Tetiana Alaverdova, sales director of HarvEast, which before the war was one of the largest agrarian holding companies in the country, says they have lost access to 70 per cent of their lands since the start of the war, as their biggest fields, amounting to 90,000 hectares, are in now occupied areas of Donbas.
They had already lost half their original lands after the initial war in 2014 erupted, including a huge amount of farming equipment and a seed bank.
Their total losses from this war, Ms Alaverdova says, will amount to more than $100 million, but they cannot make an assessment as they cannot access their property.
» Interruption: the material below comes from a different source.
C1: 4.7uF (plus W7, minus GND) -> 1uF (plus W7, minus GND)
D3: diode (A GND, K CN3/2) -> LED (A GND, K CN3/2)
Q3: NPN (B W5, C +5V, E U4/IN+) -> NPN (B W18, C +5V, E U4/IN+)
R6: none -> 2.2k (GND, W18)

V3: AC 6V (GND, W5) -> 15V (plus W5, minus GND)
They are concerned about the whereabouts of hundreds of members of staff in the occupied and besieged areas like the strategic port city Mariupol. The company tried unsuccessfully to evacuate their workers but it became impossible when phone lines and electricity were cut and the roads into and out of the city were blocked. They do not know how many managed to get out or how many remain behind.
They also have no idea what happened to their equipment and stores.
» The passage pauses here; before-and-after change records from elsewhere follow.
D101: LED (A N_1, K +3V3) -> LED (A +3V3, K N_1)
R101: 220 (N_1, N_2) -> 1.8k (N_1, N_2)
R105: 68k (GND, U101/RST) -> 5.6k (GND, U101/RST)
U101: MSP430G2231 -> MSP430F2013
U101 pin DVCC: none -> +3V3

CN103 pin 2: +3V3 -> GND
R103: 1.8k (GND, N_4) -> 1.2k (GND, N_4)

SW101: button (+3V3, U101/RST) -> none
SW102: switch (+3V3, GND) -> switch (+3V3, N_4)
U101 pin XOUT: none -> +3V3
At the time Russian forces first stormed Mariupol they had 3,000 tonnes (or $1m) worth of wheat on board a Jamaican-flagged general cargo ship bound for Spain.
The crew, who were Syrians, according to Ukrainian media reports, were captured by Russian-based separatists and their fate is unknown.
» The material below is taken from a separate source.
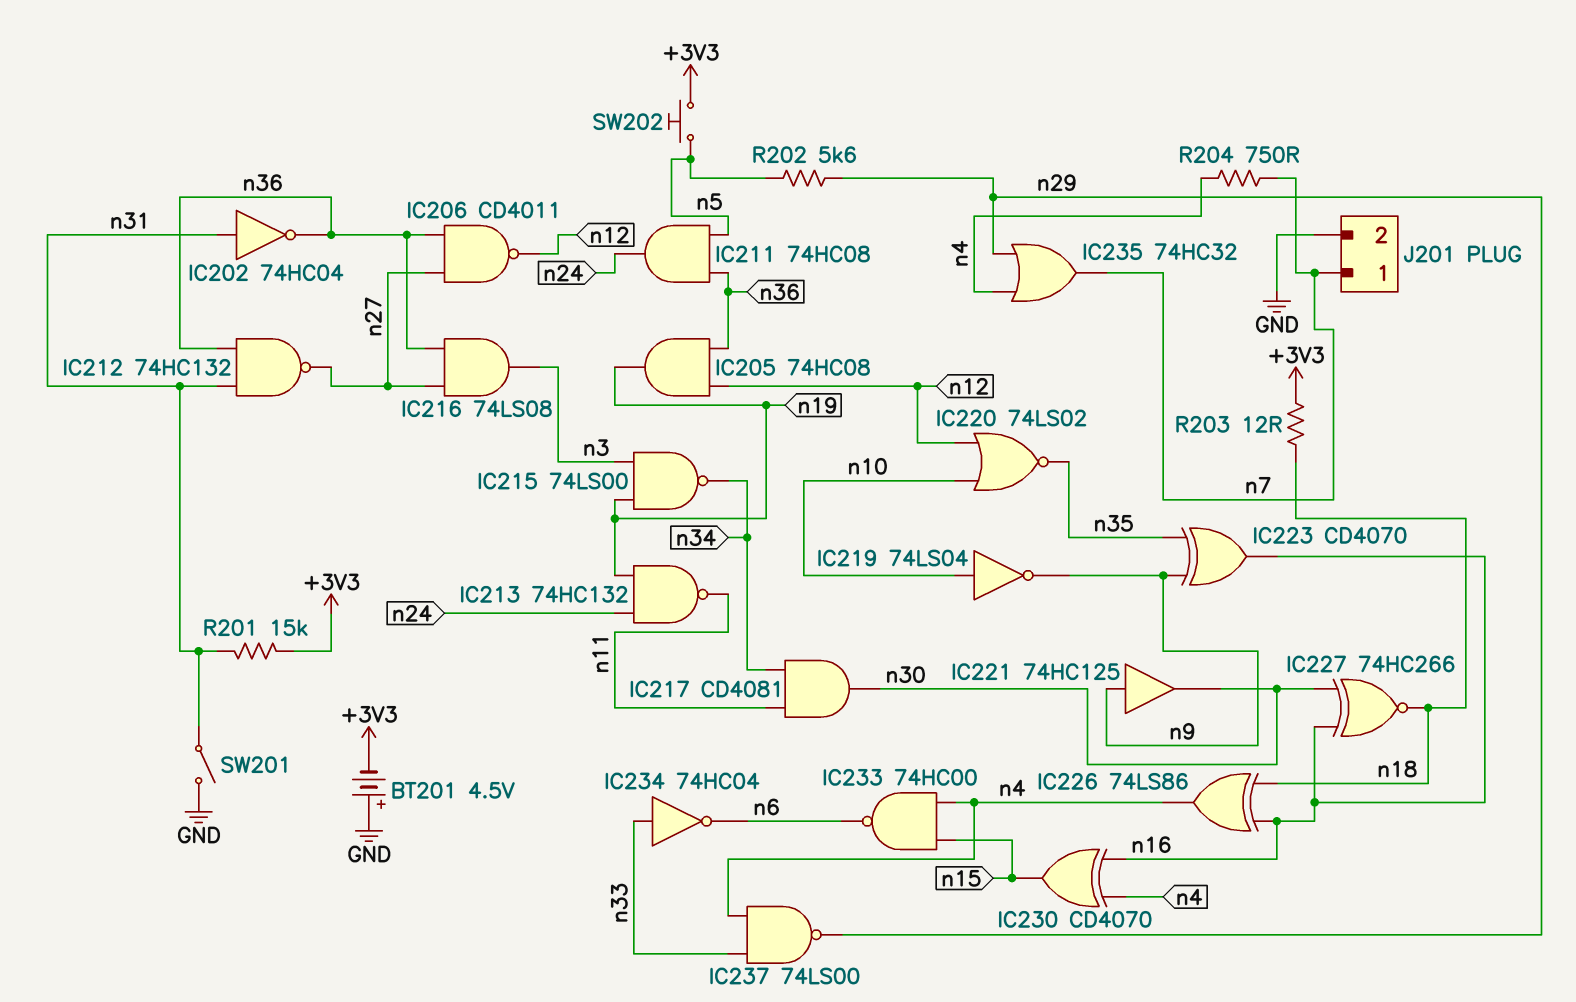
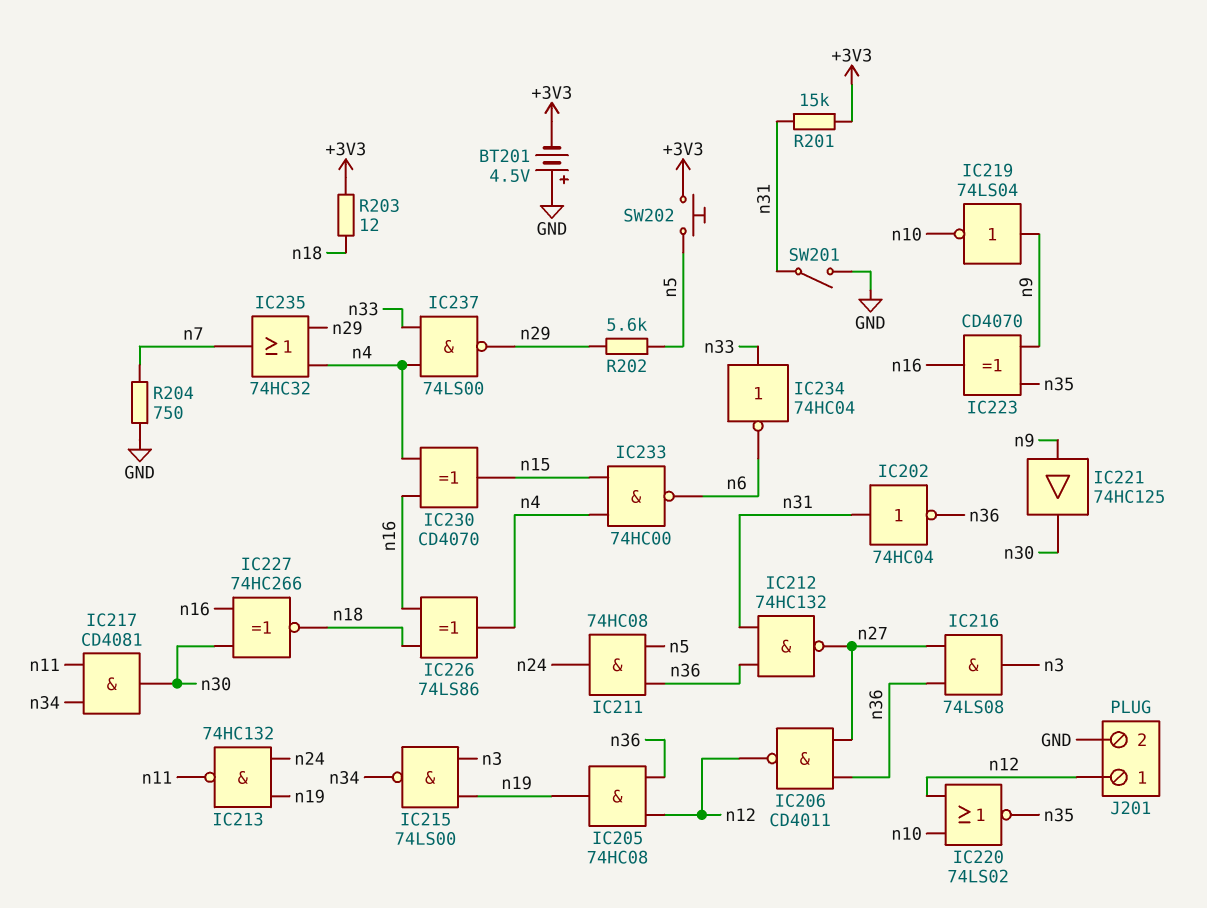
IC219: NOT 74LS04 (in n10, out n9) -> NOT 74LS04 (in n9, out n10)
J201 pin 1: n7 -> n12
R204: 750 (n4, n7) -> 750 (GND, n7)

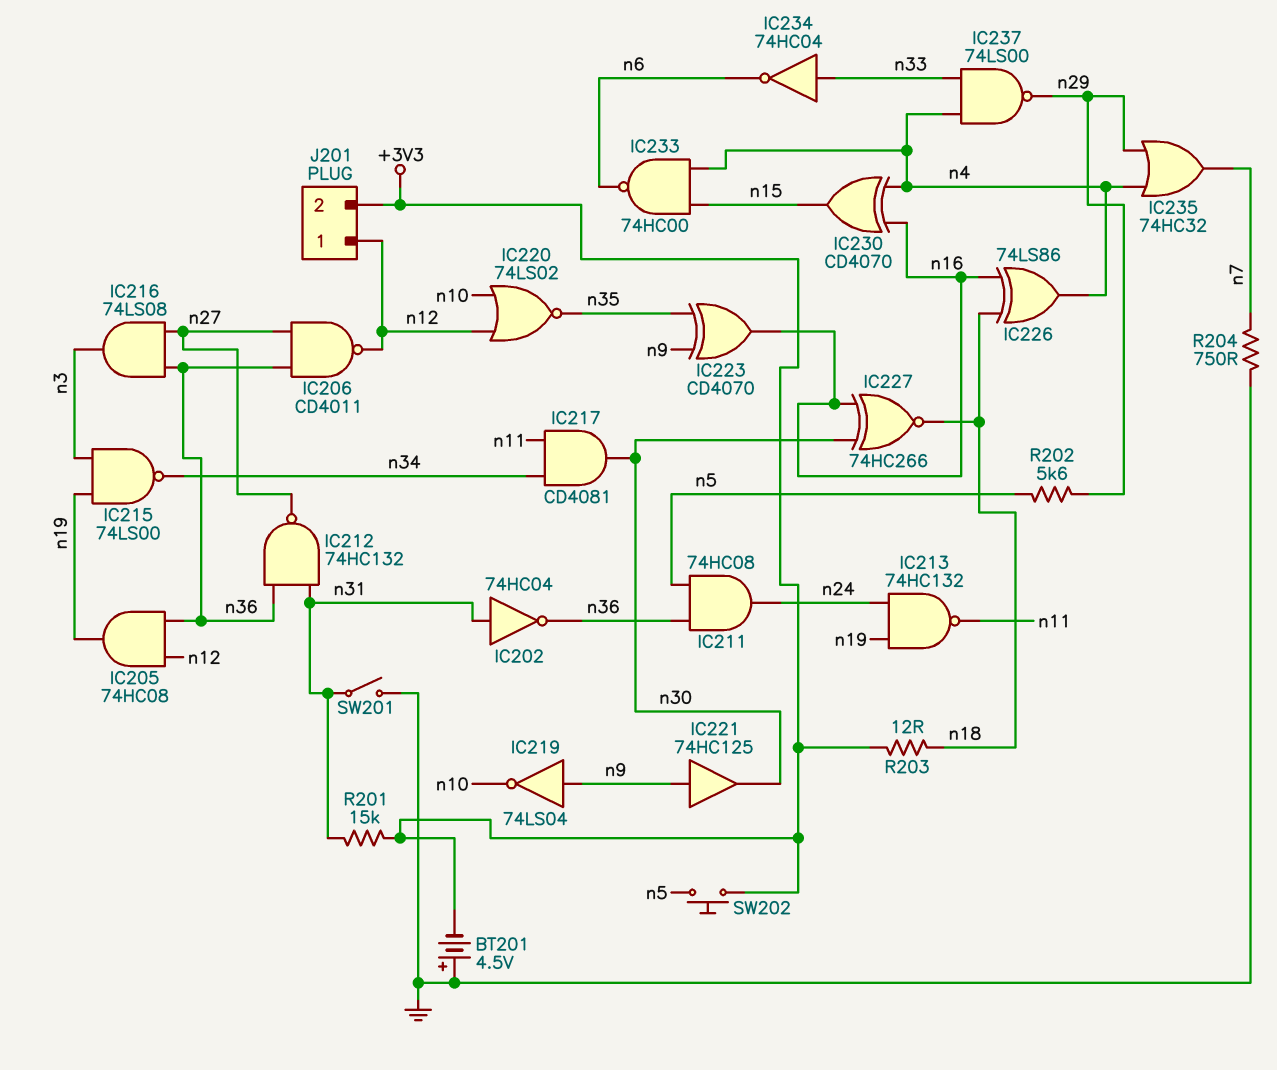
J201 pin 2: GND -> +3V3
The fate of the wheat on board is also a mystery.
“We have no idea what happened, we have no idea where the ship is, it’s just gone,” she adds.
KHARKIV
“We are talking about the loss of three potential harvests”
Back in Kharkiv, Lubov comforts her wounded cattle made lame by landmines, shelling and gunfire. They follow her around like pets: she appears almost magnetic.
She estimates the fighting and occupation of her land has cost her about half a million dollars – which she simply cannot afford.
Government de-miners have cleared the fields of landmines and unexploded ordinances, and so the harvest can go ahead.
“But to what end, if we cannot sell?” she asks.
In Kyiv, the deputy agriculture minister says they are working on new creative schemes to get the grain out, including resurrecting Soviet-era railway track to southern Romania. They also want to build cross-border grain terminals with European countries like Poland to try to make the offloading and reloading process on the grain trains easier and cheaper.
But ultimately there isn’t enough railway stock in Europe or capacity in their ports to take on all of Ukraine’s exports as well.
“For me, the best and only solution is to defeat Russia, and then de-mine the ports,” Dmytrasevych says.
“Until that happens this is a global problem.”
Turkey and Russia are brokering a deal to open up the Black Sea again for Ukrainian exports. Turkey’s defence minister, Hulusi Akar, said this week both sides had agreed on ways to ensure the safety of shipping routes for grain ships.
The Ukrainians are skeptical it will work. There isn’t a lot of trust. And so, for the farmers, all they can do is wait.
“A lot of the farmers from the first day of the war said we have our own frontline: our fields. We protect the food security of Ukraine and the globe. If no one can sell their harvest no one can sow, which in turns means no one will harvest,” says Chebanov in Dnipro, islanded by sunflowers.
“Right now the world is already seeing the consequences of that. Food prices are already soaring, hunger is rising.”
“This is a humanitarian catastrophe for us and for the world.”